PROMPT: In the records that follow, find each line containing "creates" and copy it.

● ● ● ● ● ● ●

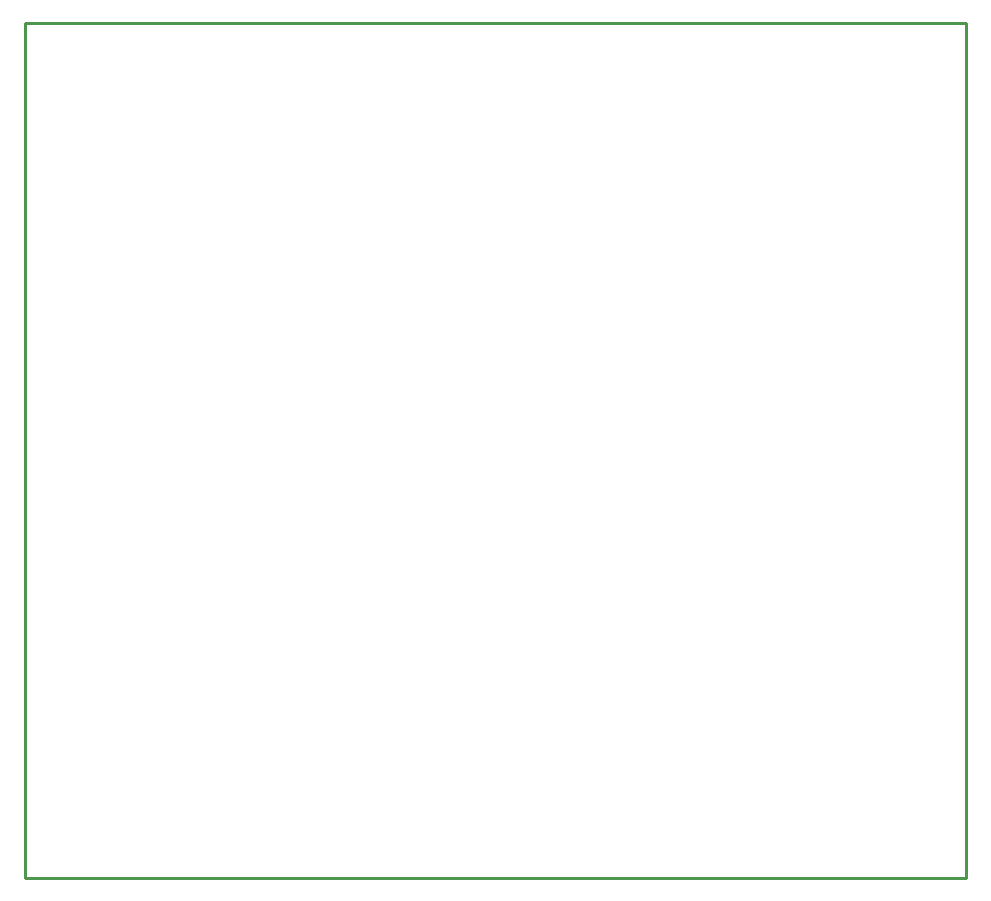
<source format=gbr>
G04 EAGLE Gerber X2 export*
%TF.Part,Single*%
%TF.FileFunction,Profile,NP*%
%TF.FilePolarity,Positive*%
%TF.GenerationSoftware,Autodesk,EAGLE,8.6.3*%
%TF.CreationDate,2018-04-24T10:21:06Z*%
G75*
%MOMM*%
%FSLAX34Y34*%
%LPD*%
%AMOC8*
5,1,8,0,0,1.08239X$1,22.5*%
G01*
%ADD10C,0.254000*%


D10*
X12700Y0D02*
X809500Y0D01*
X809500Y723800D01*
X12700Y723800D01*
X12700Y0D01*
M02*

</source>
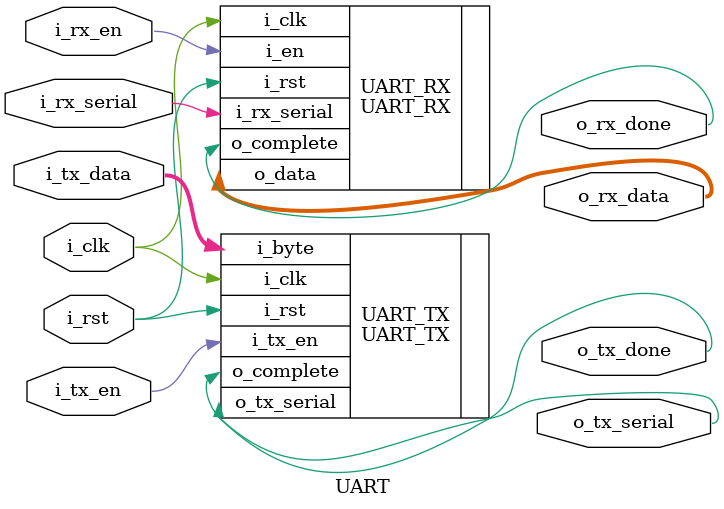
<source format=v>
`timescale 1ns / 1ps

/*
    This module implements the UART (Universal Asynchronous Receiver Transmitter)
    
*/

module UART(
    input i_clk,                        // Clock source
    input i_rst,                        // Reset
    input i_rx_serial,                  // RX line (Connected to uart_rx)
    input i_rx_en,                      // RX enable flag (Connected to SCON[4])
    input [7:0] i_tx_data,              // TX data to transmit (Connected to SBUF)
    input i_tx_en,                      // TX enable flag (Connected to SCON[3])
    output o_rx_done,                   // RX done flag (Connected to SCON[7])
    output [7:0] o_rx_data,             // RX data received (Connected to SBUF)
    output o_tx_done,                   // TX done flag (Connected to SCON[6])
    output o_tx_serial                  // TX line (Connected to uart_tx)
);

    // Instanciate the UART Receiver
    UART_RX UART_RX(
        .i_clk(i_clk),                  // Clock source
        .i_rst(i_rst),                  // Reset
        .i_rx_serial(i_rx_serial),      // Receive bit (RX line)
        .i_en(i_rx_en),                 // Enable reception
        .o_complete(o_rx_done),         // Complete flag
        .o_data(o_rx_data)              // Output data
    );
    
    // Instanciate the UART Transmitter
    UART_TX UART_TX(
        .i_clk(i_clk),                  // Clock source
        .i_rst(i_rst),                  // Reset
        .i_byte(i_tx_data),             // Byte to transmit
        .i_tx_en(i_tx_en),              // TX Enable
        .o_complete(o_tx_done),         // TX Complete flag
        .o_tx_serial(o_tx_serial)       // Tx line
    );

endmodule
</source>
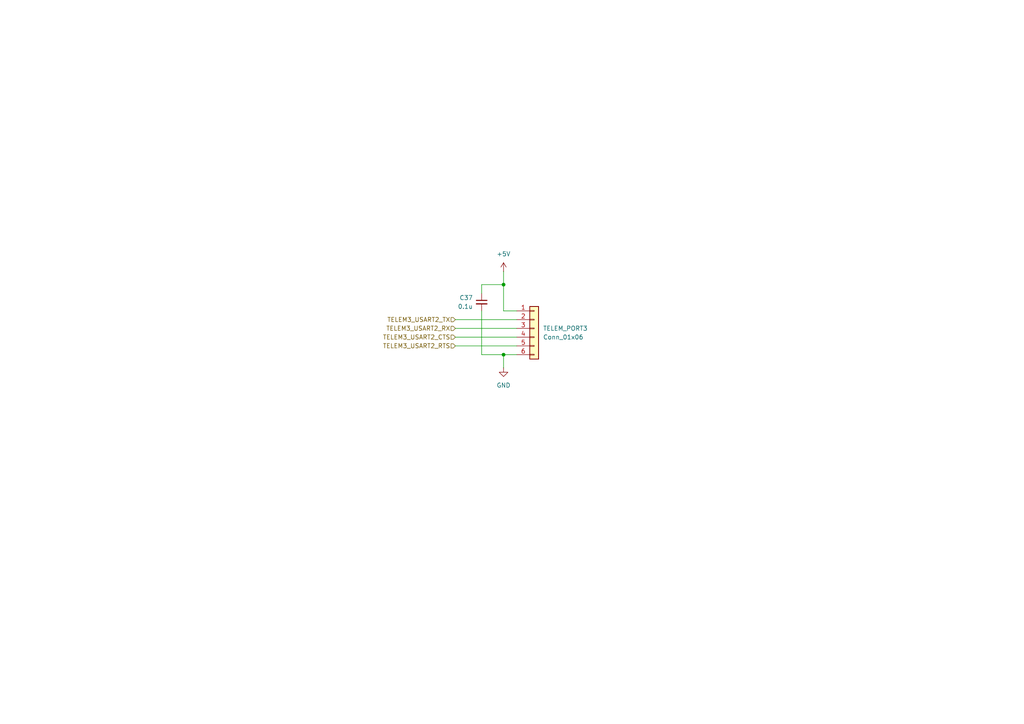
<source format=kicad_sch>
(kicad_sch
	(version 20231120)
	(generator "eeschema")
	(generator_version "8.0")
	(uuid "1f1acfcd-aaaa-4e15-a953-f9b12e4081dd")
	(paper "A4")
	
	(junction
		(at 146.05 82.55)
		(diameter 0)
		(color 0 0 0 0)
		(uuid "20dd8324-02c7-4296-89d9-184cbf1c9170")
	)
	(junction
		(at 146.05 102.87)
		(diameter 0)
		(color 0 0 0 0)
		(uuid "83fbf054-4411-4a02-a4ea-2afe9776b6e1")
	)
	(wire
		(pts
			(xy 139.7 102.87) (xy 146.05 102.87)
		)
		(stroke
			(width 0)
			(type default)
		)
		(uuid "031b8e83-5f05-407c-8470-52daaab7f5b4")
	)
	(wire
		(pts
			(xy 146.05 78.74) (xy 146.05 82.55)
		)
		(stroke
			(width 0)
			(type default)
		)
		(uuid "106a6974-2a02-4a99-b5f7-772109224591")
	)
	(wire
		(pts
			(xy 139.7 85.09) (xy 139.7 82.55)
		)
		(stroke
			(width 0)
			(type default)
		)
		(uuid "2857a353-279f-49a8-ae6d-d83a5a654686")
	)
	(wire
		(pts
			(xy 146.05 102.87) (xy 149.86 102.87)
		)
		(stroke
			(width 0)
			(type default)
		)
		(uuid "68a0581d-70ca-43f1-b51d-c08edea49672")
	)
	(wire
		(pts
			(xy 132.08 92.71) (xy 149.86 92.71)
		)
		(stroke
			(width 0)
			(type default)
		)
		(uuid "8af61a6a-8460-44ae-b92b-e74acf9c5ff0")
	)
	(wire
		(pts
			(xy 146.05 90.17) (xy 149.86 90.17)
		)
		(stroke
			(width 0)
			(type default)
		)
		(uuid "a75226be-7aa1-4c16-98d8-95f536d2a014")
	)
	(wire
		(pts
			(xy 146.05 106.68) (xy 146.05 102.87)
		)
		(stroke
			(width 0)
			(type default)
		)
		(uuid "b4cb2621-75f1-4ee3-844d-ff9d45354c83")
	)
	(wire
		(pts
			(xy 139.7 82.55) (xy 146.05 82.55)
		)
		(stroke
			(width 0)
			(type default)
		)
		(uuid "b91b3b78-4e03-42a1-8d86-65bf8478aef7")
	)
	(wire
		(pts
			(xy 132.08 97.79) (xy 149.86 97.79)
		)
		(stroke
			(width 0)
			(type default)
		)
		(uuid "ccdd829a-6caa-489d-81cb-0f37465cfda1")
	)
	(wire
		(pts
			(xy 132.08 95.25) (xy 149.86 95.25)
		)
		(stroke
			(width 0)
			(type default)
		)
		(uuid "d20afcde-7aac-4b1f-bc4f-a4a608c0dc45")
	)
	(wire
		(pts
			(xy 146.05 82.55) (xy 146.05 90.17)
		)
		(stroke
			(width 0)
			(type default)
		)
		(uuid "d262ed8c-121e-4c4a-b309-84abde7fa4ea")
	)
	(wire
		(pts
			(xy 132.08 100.33) (xy 149.86 100.33)
		)
		(stroke
			(width 0)
			(type default)
		)
		(uuid "e8d3246c-df02-4d37-9803-db0a4d880936")
	)
	(wire
		(pts
			(xy 139.7 90.17) (xy 139.7 102.87)
		)
		(stroke
			(width 0)
			(type default)
		)
		(uuid "f9de930e-0e25-4f64-910d-c7eb54dd2aae")
	)
	(hierarchical_label "TELEM3_USART2_CTS"
		(shape input)
		(at 132.08 97.79 180)
		(fields_autoplaced yes)
		(effects
			(font
				(size 1.27 1.27)
			)
			(justify right)
		)
		(uuid "095f0ce5-d6cc-4278-be2a-10e199d570e9")
	)
	(hierarchical_label "TELEM3_USART2_RX"
		(shape input)
		(at 132.08 95.25 180)
		(fields_autoplaced yes)
		(effects
			(font
				(size 1.27 1.27)
			)
			(justify right)
		)
		(uuid "12318311-dcab-4088-b54d-9abbadeec217")
	)
	(hierarchical_label "TELEM3_USART2_RTS"
		(shape input)
		(at 132.08 100.33 180)
		(fields_autoplaced yes)
		(effects
			(font
				(size 1.27 1.27)
			)
			(justify right)
		)
		(uuid "8834091d-e282-44bf-8077-73e3d728d740")
	)
	(hierarchical_label "TELEM3_USART2_TX"
		(shape input)
		(at 132.08 92.71 180)
		(fields_autoplaced yes)
		(effects
			(font
				(size 1.27 1.27)
			)
			(justify right)
		)
		(uuid "a6e53fa6-4256-4ced-aaf1-0cc24e732558")
	)
	(symbol
		(lib_id "Connector_Generic:Conn_01x06")
		(at 154.94 95.25 0)
		(unit 1)
		(exclude_from_sim no)
		(in_bom yes)
		(on_board yes)
		(dnp no)
		(fields_autoplaced yes)
		(uuid "1ee894a9-6a10-49b5-90ef-6c02829281c1")
		(property "Reference" "TELEM_PORT3"
			(at 157.48 95.2499 0)
			(effects
				(font
					(size 1.27 1.27)
				)
				(justify left)
			)
		)
		(property "Value" "Conn_01x06"
			(at 157.48 97.7899 0)
			(effects
				(font
					(size 1.27 1.27)
				)
				(justify left)
			)
		)
		(property "Footprint" "Connector_JST:JST_GH_BM06B-GHS-TBT_1x06-1MP_P1.25mm_Vertical"
			(at 154.94 95.25 0)
			(effects
				(font
					(size 1.27 1.27)
				)
				(hide yes)
			)
		)
		(property "Datasheet" "~"
			(at 154.94 95.25 0)
			(effects
				(font
					(size 1.27 1.27)
				)
				(hide yes)
			)
		)
		(property "Description" "Generic connector, single row, 01x06, script generated (kicad-library-utils/schlib/autogen/connector/)"
			(at 154.94 95.25 0)
			(effects
				(font
					(size 1.27 1.27)
				)
				(hide yes)
			)
		)
		(property "PartNo" ""
			(at 154.94 95.25 0)
			(effects
				(font
					(size 1.27 1.27)
				)
				(hide yes)
			)
		)
		(pin "6"
			(uuid "78e37ecd-21ae-40b1-a3df-c76f9484981d")
		)
		(pin "4"
			(uuid "7c525eff-f8dd-4192-836c-16db61634a00")
		)
		(pin "3"
			(uuid "e3be07c0-81b5-4f7e-8474-8aa7947409ee")
		)
		(pin "1"
			(uuid "288b30d3-b57f-4463-b2df-69e7dc153bb7")
		)
		(pin "2"
			(uuid "dabc1da8-a5ce-40e1-a19a-f649fbfeff27")
		)
		(pin "5"
			(uuid "614fd431-8e4d-4ae4-b186-eb6332421883")
		)
		(instances
			(project "FMU_Base_board_Design"
				(path "/cf9d6f46-4151-4f99-a0eb-0d43c2880094/e6bc055a-f4e5-48e2-ba4d-0b3d074b26c0"
					(reference "TELEM_PORT3")
					(unit 1)
				)
			)
		)
	)
	(symbol
		(lib_id "power:+5V")
		(at 146.05 78.74 0)
		(unit 1)
		(exclude_from_sim no)
		(in_bom yes)
		(on_board yes)
		(dnp no)
		(fields_autoplaced yes)
		(uuid "218dcedf-c955-4848-a656-de7a7c60d240")
		(property "Reference" "#PWR074"
			(at 146.05 82.55 0)
			(effects
				(font
					(size 1.27 1.27)
				)
				(hide yes)
			)
		)
		(property "Value" "+5V"
			(at 146.05 73.66 0)
			(effects
				(font
					(size 1.27 1.27)
				)
			)
		)
		(property "Footprint" ""
			(at 146.05 78.74 0)
			(effects
				(font
					(size 1.27 1.27)
				)
				(hide yes)
			)
		)
		(property "Datasheet" ""
			(at 146.05 78.74 0)
			(effects
				(font
					(size 1.27 1.27)
				)
				(hide yes)
			)
		)
		(property "Description" "Power symbol creates a global label with name \"+5V\""
			(at 146.05 78.74 0)
			(effects
				(font
					(size 1.27 1.27)
				)
				(hide yes)
			)
		)
		(pin "1"
			(uuid "8f95aa3d-b9cc-4b75-bc26-a7cb0d76ab35")
		)
		(instances
			(project "FMU_Base_board_Design"
				(path "/cf9d6f46-4151-4f99-a0eb-0d43c2880094/e6bc055a-f4e5-48e2-ba4d-0b3d074b26c0"
					(reference "#PWR074")
					(unit 1)
				)
			)
		)
	)
	(symbol
		(lib_id "Device:C_Small")
		(at 139.7 87.63 0)
		(unit 1)
		(exclude_from_sim no)
		(in_bom yes)
		(on_board yes)
		(dnp no)
		(uuid "9437209f-1c6d-457e-a48d-d4b0b81b3029")
		(property "Reference" "C37"
			(at 137.16 86.3662 0)
			(effects
				(font
					(size 1.27 1.27)
				)
				(justify right)
			)
		)
		(property "Value" "0.1u"
			(at 137.16 88.9062 0)
			(effects
				(font
					(size 1.27 1.27)
				)
				(justify right)
			)
		)
		(property "Footprint" "Capacitor_SMD:C_0402_1005Metric_Pad0.74x0.62mm_HandSolder"
			(at 139.7 87.63 0)
			(effects
				(font
					(size 1.27 1.27)
				)
				(hide yes)
			)
		)
		(property "Datasheet" "~"
			(at 139.7 87.63 0)
			(effects
				(font
					(size 1.27 1.27)
				)
				(hide yes)
			)
		)
		(property "Description" "Unpolarized capacitor, small symbol"
			(at 139.7 87.63 0)
			(effects
				(font
					(size 1.27 1.27)
				)
				(hide yes)
			)
		)
		(property "PartNo" ""
			(at 139.7 87.63 0)
			(effects
				(font
					(size 1.27 1.27)
				)
				(hide yes)
			)
		)
		(pin "1"
			(uuid "046b537f-9828-46d1-bd1a-169c2c777ee9")
		)
		(pin "2"
			(uuid "e5067a3c-cfe7-4a44-bffa-acc5cd42f785")
		)
		(instances
			(project "FMU_Base_board_Design"
				(path "/cf9d6f46-4151-4f99-a0eb-0d43c2880094/e6bc055a-f4e5-48e2-ba4d-0b3d074b26c0"
					(reference "C37")
					(unit 1)
				)
			)
		)
	)
	(symbol
		(lib_id "power:GND")
		(at 146.05 106.68 0)
		(unit 1)
		(exclude_from_sim no)
		(in_bom yes)
		(on_board yes)
		(dnp no)
		(fields_autoplaced yes)
		(uuid "9c746bc1-23ef-4a8e-9cb8-308adc2291ec")
		(property "Reference" "#PWR075"
			(at 146.05 113.03 0)
			(effects
				(font
					(size 1.27 1.27)
				)
				(hide yes)
			)
		)
		(property "Value" "GND"
			(at 146.05 111.76 0)
			(effects
				(font
					(size 1.27 1.27)
				)
			)
		)
		(property "Footprint" ""
			(at 146.05 106.68 0)
			(effects
				(font
					(size 1.27 1.27)
				)
				(hide yes)
			)
		)
		(property "Datasheet" ""
			(at 146.05 106.68 0)
			(effects
				(font
					(size 1.27 1.27)
				)
				(hide yes)
			)
		)
		(property "Description" "Power symbol creates a global label with name \"GND\" , ground"
			(at 146.05 106.68 0)
			(effects
				(font
					(size 1.27 1.27)
				)
				(hide yes)
			)
		)
		(pin "1"
			(uuid "e3602930-ad1c-4341-b23d-58dad8ca0cd4")
		)
		(instances
			(project "FMU_Base_board_Design"
				(path "/cf9d6f46-4151-4f99-a0eb-0d43c2880094/e6bc055a-f4e5-48e2-ba4d-0b3d074b26c0"
					(reference "#PWR075")
					(unit 1)
				)
			)
		)
	)
)

</source>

● ● ● ● ● ● ●

EXERCISE SOLUTION:
		(property "Description" "Power symbol creates a global label with name \"+5V\""
		(property "Description" "Power symbol creates a global label with name \"GND\" , ground"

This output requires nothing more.